■ GOAL OF THE EXERCISE ■
Rewrite the data from the line with "Lieferant der Ware diese akzeptiert" up to and including the line with "Unsere AGB's", replacing "Versandhinweise" with "Lieferhinweise" and leaving everything else unchanged.

(Dataset entries)
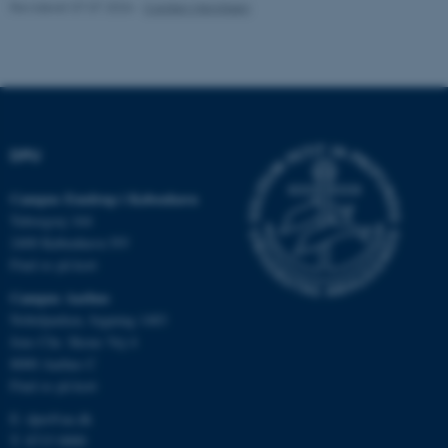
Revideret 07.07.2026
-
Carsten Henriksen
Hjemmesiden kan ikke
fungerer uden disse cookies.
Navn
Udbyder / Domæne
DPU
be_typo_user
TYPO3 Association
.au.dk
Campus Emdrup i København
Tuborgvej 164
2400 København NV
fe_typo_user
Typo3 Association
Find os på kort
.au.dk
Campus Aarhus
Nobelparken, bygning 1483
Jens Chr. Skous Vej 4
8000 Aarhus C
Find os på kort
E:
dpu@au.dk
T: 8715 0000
...
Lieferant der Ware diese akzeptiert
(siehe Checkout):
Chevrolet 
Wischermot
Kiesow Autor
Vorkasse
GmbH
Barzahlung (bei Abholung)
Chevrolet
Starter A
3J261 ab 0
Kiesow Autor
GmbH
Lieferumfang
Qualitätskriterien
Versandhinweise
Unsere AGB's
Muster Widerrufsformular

■ TASK RESULT ■
Lieferant der Ware diese akzeptiert
(siehe Checkout):
Chevrolet 
Wischermot
Kiesow Autor
Vorkasse
GmbH
Barzahlung (bei Abholung)
Chevrolet
Starter A
3J261 ab 0
Kiesow Autor
GmbH
Lieferumfang
Qualitätskriterien
Lieferhinweise
Unsere AGB's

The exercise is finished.